* Much of the following presentation was taken from a speech originally given by the father of radio personality Rush Limbaugh.
On July 4, 1776 in Philadelphia there were 56 men who signed the Declaration. This famous document was written in the form of a letter of grievance to King George III of England. The signers intent in making this Declaration was to assert their natural rights under God.
Who Were These Men
* Benjamin Franklin was the only really old man in attendance (age 70).
* Eighteen of the signers were under the age of 40…..three were in their 20s.
* Almost half – 24 – were judges and lawyers.
* Eleven (11) were merchants.
* Nine (9) were farmers.
* Remaining twelve (12) were doctors ministers and politicians.
* All but two (2) had families.
* With the exception of Samuel Adams, all had substantial land holdings.
* All were men of standing and respect in their communities.
* Each had economic security and thus much more to lose from supporting the Declaration than standing with the King.
* John Hancock, the richest man in the colonies already had a 500 pound bounty on his head. He signed the document in extra large print so the King could read his name without using his spectacles.
* One of the most notable things about the group is who was not there:
* All knew the penalty for treason was hanging.
What The Signers Said About Hanging
Benjamin Franklin’s famous quote regarding their action was: "Indeed we must all hang together, otherwise we shall most assuredly hang separately."
Fat Benjamin Harrison of Virginia told tiny Elbridge Gerry of Massachusetts: "With me it will all be over in a minute, but you, you will be dancing on air an hour after I am gone."
Closing to the Declaration – Their Pledge
"And for the support of this Declaration with a firm reliance on the protection of divine providence, we mutually pledge to each other our lives, our fortunes, and our sacred honor."
Even before the list was published, the British marked down every member of Congress suspected of having put his name to treason. All of them became the objects of vicious manhunts. Some were taken. Some, like Jefferson, had narrow escapes. All who had property or families near British strongholds suffered.
The Fate of the Individual Signers
· Francis Lewis, New York delegate saw his home plundered -- and his estates in what is now Harlem -- completely destroyed by British Soldiers. Mrs. Lewis was captured and treated with great brutality. Though she was later exchanged for two British prisoners through the efforts of Congress, she died from the effects of her abuse.
· William Floyd, another New York delegate, was able to escape with his wife and children across Long Island Sound to Connecticut, where they lived as refugees without income for seven years. When they came home they found a devastated ruin.
· Philips Livingstone had all his great holdings in New York confiscated and his family driven out of their home. Livingstone died in 1778 still working in Congress for the cause.

##########

▶ _What is expected_
Continue the piece on the signers of the Declaration of Independence from where it stops, adding a few more entries on the fates of individual signers.

##########

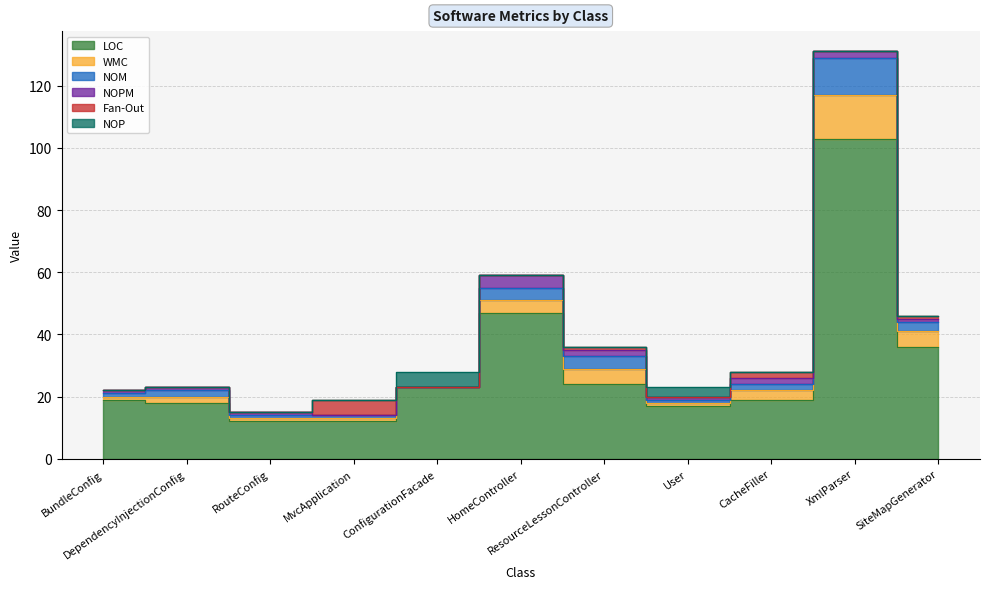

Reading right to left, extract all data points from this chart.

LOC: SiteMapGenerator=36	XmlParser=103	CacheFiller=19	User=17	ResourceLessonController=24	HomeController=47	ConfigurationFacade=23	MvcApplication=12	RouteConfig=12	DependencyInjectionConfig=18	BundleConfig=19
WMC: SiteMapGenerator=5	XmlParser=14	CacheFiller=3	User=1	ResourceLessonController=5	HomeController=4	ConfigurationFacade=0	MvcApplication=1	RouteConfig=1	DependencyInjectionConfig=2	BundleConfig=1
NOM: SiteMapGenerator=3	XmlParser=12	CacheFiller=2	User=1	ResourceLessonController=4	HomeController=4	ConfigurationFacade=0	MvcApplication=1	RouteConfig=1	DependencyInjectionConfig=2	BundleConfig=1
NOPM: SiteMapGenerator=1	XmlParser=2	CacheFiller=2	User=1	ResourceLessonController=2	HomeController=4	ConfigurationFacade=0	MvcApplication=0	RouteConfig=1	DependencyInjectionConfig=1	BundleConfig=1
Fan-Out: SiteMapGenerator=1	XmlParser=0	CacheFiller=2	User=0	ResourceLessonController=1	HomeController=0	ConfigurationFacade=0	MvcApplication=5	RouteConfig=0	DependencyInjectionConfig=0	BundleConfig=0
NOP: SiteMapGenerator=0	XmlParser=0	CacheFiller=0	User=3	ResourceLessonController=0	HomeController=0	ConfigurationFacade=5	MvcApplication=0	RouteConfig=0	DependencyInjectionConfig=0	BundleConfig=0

##########

▶ _Written reply_
· Louis Morris, the fourth New York delegate, saw all his timber, crops, and livestock taken. For seven years he was barred from his home and family.
· John Hart of Trenton, New Jersey, risked his life to return home to see his dying wife. Hessian soldiers rode after him, and he escaped in the woods. While his wife lay on her deathbed, the soldiers ruined his farm and wrecked his homestead. Hart, 65, slept in caves and woods as he was hunted across the countryside. When at long last, emaciated by hardship, he was able to sneak home, he found his wife had already been buried, and his 13 children taken away. He never saw them again. He died a broken man in 1779, without ever finding his family.
· Dr. John Witherspoon, signer, was president of the College of New Jersey, later called Princeton. The British occupied the town of Princeton, and billeted troops in the college. They trampled and burned the finest college library in the country.
· Judge Richard Stockton, another New Jersey delegate signer, had rushed back to his estate in an effort to evacuate his wife and children. The family found refuge with friends, but a Tory sympathizer betrayed them. Judge Stockton was pulled from bed in the night and brutally beaten by the arresting soldiers. Thrown into a common jail, he was deliberately starved. Congress finally arranged for Stockton's parole, but his health was ruined. The judge was released as an invalid, when he could no longer harm the British cause. He returned home to find his estate looted and did not live to see the triumph of the Revolution. His family was forced to live off charity.
· Robert Morris, merchant prince of Philadelphia, delegate and signer, met Washington's appeals and pleas for money year after year. He made and raised arms and provisions which made it possible for Washington to cross the Delaware at Trenton. In the process he lost 150 ships at sea, bleeding his own fortune and credit almost dry.
· George Clymer, Pennsylvania signer, escaped with his family from their home, but their property was completely destroyed by the British in the Germantown and Brandywine campaigns.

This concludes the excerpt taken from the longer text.